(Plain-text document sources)

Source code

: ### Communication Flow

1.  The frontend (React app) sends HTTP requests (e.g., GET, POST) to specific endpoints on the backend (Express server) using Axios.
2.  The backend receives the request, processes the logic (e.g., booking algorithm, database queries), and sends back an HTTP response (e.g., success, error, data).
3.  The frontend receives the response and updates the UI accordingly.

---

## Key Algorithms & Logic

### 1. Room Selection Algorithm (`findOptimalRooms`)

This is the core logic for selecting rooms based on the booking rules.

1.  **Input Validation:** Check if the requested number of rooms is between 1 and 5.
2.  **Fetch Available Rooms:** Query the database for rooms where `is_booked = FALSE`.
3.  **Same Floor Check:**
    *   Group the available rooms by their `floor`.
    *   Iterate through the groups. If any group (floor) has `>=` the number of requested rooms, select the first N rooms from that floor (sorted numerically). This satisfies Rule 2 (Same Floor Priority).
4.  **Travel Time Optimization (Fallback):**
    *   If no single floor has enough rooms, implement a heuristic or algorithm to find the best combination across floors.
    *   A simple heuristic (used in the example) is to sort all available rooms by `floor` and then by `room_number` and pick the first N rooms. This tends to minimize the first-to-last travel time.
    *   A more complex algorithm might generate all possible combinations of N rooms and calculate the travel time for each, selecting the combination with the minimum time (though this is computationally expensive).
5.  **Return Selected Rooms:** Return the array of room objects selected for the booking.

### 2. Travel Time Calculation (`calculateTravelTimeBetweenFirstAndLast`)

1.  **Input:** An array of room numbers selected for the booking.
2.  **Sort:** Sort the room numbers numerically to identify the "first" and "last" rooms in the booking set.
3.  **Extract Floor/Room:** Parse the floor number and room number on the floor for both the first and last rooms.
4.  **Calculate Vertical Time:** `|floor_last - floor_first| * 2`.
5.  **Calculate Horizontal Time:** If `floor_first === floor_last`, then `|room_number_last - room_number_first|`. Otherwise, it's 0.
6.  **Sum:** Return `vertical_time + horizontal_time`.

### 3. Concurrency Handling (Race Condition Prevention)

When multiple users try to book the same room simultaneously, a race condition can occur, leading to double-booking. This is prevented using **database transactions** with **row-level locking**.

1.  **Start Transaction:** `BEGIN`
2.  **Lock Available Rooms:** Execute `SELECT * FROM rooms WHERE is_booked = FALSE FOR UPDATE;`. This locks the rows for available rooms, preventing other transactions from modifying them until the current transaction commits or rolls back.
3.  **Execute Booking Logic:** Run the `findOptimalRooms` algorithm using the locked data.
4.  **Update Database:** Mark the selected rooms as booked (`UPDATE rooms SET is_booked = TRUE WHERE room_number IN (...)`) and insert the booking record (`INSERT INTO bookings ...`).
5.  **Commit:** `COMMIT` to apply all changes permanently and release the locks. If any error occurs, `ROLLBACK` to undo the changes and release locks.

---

• The problem
The answer must be the full data, repeated word for word.

• Expected output
Source code

: ### Communication Flow

1.  The frontend (React app) sends HTTP requests (e.g., GET, POST) to specific endpoints on the backend (Express server) using Axios.
2.  The backend receives the request, processes the logic (e.g., booking algorithm, database queries), and sends back an HTTP response (e.g., success, error, data).
3.  The frontend receives the response and updates the UI accordingly.

---

## Key Algorithms & Logic

### 1. Room Selection Algorithm (`findOptimalRooms`)

This is the core logic for selecting rooms based on the booking rules.

1.  **Input Validation:** Check if the requested number of rooms is between 1 and 5.
2.  **Fetch Available Rooms:** Query the database for rooms where `is_booked = FALSE`.
3.  **Same Floor Check:**
    *   Group the available rooms by their `floor`.
    *   Iterate through the groups. If any group (floor) has `>=` the number of requested rooms, select the first N rooms from that floor (sorted numerically). This satisfies Rule 2 (Same Floor Priority).
4.  **Travel Time Optimization (Fallback):**
    *   If no single floor has enough rooms, implement a heuristic or algorithm to find the best combination across floors.
    *   A simple heuristic (used in the example) is to sort all available rooms by `floor` and then by `room_number` and pick the first N rooms. This tends to minimize the first-to-last travel time.
    *   A more complex algorithm might generate all possible combinations of N rooms and calculate the travel time for each, selecting the combination with the minimum time (though this is computationally expensive).
5.  **Return Selected Rooms:** Return the array of room objects selected for the booking.

### 2. Travel Time Calculation (`calculateTravelTimeBetweenFirstAndLast`)

1.  **Input:** An array of room numbers selected for the booking.
2.  **Sort:** Sort the room numbers numerically to identify the "first" and "last" rooms in the booking set.
3.  **Extract Floor/Room:** Parse the floor number and room number on the floor for both the first and last rooms.
4.  **Calculate Vertical Time:** `|floor_last - floor_first| * 2`.
5.  **Calculate Horizontal Time:** If `floor_first === floor_last`, then `|room_number_last - room_number_first|`. Otherwise, it's 0.
6.  **Sum:** Return `vertical_time + horizontal_time`.

### 3. Concurrency Handling (Race Condition Prevention)

When multiple users try to book the same room simultaneously, a race condition can occur, leading to double-booking. This is prevented using **database transactions** with **row-level locking**.

1.  **Start Transaction:** `BEGIN`
2.  **Lock Available Rooms:** Execute `SELECT * FROM rooms WHERE is_booked = FALSE FOR UPDATE;`. This locks the rows for available rooms, preventing other transactions from modifying them until the current transaction commits or rolls back.
3.  **Execute Booking Logic:** Run the `findOptimalRooms` algorithm using the locked data.
4.  **Update Database:** Mark the selected rooms as booked (`UPDATE rooms SET is_booked = TRUE WHERE room_number IN (...)`) and insert the booking record (`INSERT INTO bookings ...`).
5.  **Commit:** `COMMIT` to apply all changes permanently and release the locks. If any error occurs, `ROLLBACK` to undo the changes and release locks.

---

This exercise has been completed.